Die Sache ist die: Das Scoring ist in der NBA derzeit auf einem Allzeithoch. Wir sehen mehr 50-Punkte-Spiele, mehr Effizienz. Aber 30.000 Punkte? Das erfordert immer noch eine unglaubliche Langlebigkeit und konstante Hochleistung. Stephen Curry ist wahrscheinlich der nächste wahrscheinlichste Kandidat. Er liegt derzeit bei etwa 24.000 Punkten. Wenn er weitere vier oder fünf Saisons spielt und durchschnittlich 20-22 Punkte erzielt, wird er es schaffen. Er ist 36, aber sein Spiel basiert weniger auf Athletik und mehr auf Können, was gut altert. Denken Sie an Ray Allen, der bis in seine späten 30er Jahre noch Dreier traf.
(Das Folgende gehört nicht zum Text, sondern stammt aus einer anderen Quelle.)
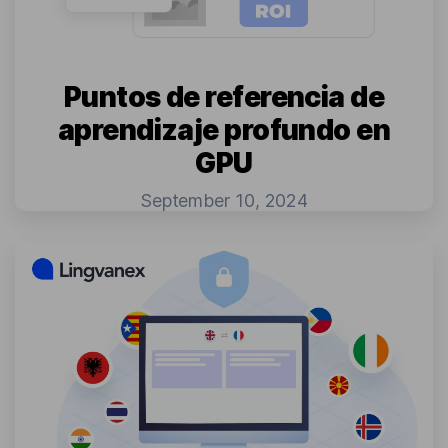
Puntos de referencia de
aprendizaje profundo en
GPU
September 10, 2024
Joel Embiid, trotz seiner wahnsinnigen Scoring-Zahlen (er erzielte 2023-24 durchschnittlich 35,3 Punkte pro Spiel), hat zu viele Verletzungsprobleme und zu viel frühe Karrierezeit verpasst, um realistisch 30.000 zu erreichen. Luka Dončić ist ein reiner Scorer, aber er ist erst 25. Er hat jetzt 11.000 Punkte. Er müsste weitere 10-12 Jahre auf Elite-Niveau spielen. Möglich, aber eine große Herausforderung. Jayson Tatum, gleiche Geschichte. Er nähert sich mit 26 Jahren 12.000 Punkten. Er muss sehr lange gesund und produktiv bleiben.
Einige argumentieren, dass Assists oder Ringe bessere Metriken sind, aber reines Scoring ist der Motor des Spiels. Man kann nicht gewinnen, wenn man den Ball nicht in den Korb bekommt. Und das über 15+ Jahre konstant zu tun? Das ist eine andere Art von Größe. Ich wage zu behaupten: Während wir in den nächsten zehn Jahren aufgrund der offensiven Explosion mehr Spieler sehen werden, die 25.000 Punkte erreichen, wird der 30.000-Punkte-Club unglaublich exklusiv bleiben. Curry wird es schaffen, aber danach könnte es eine lange Wartezeit geben. Die Abnutzung des modernen Basketballs, selbst mit Lastenmanagement, fordert ihren Tribut.
Meine kühne Vorhersage? Kein Spieler, der in den 2020er Jahren gedraftet wurde, wird 30.000 Karrierepunkte erreichen. Das Spiel ist zu weit verbreitet, zu viele Stars teilen sich den Ball, und die körperlichen Anforderungen sind einfach zu hoch, um diese Art von individuellem Scoring über zwei Jahrzehnte aufrechtzuerhalten.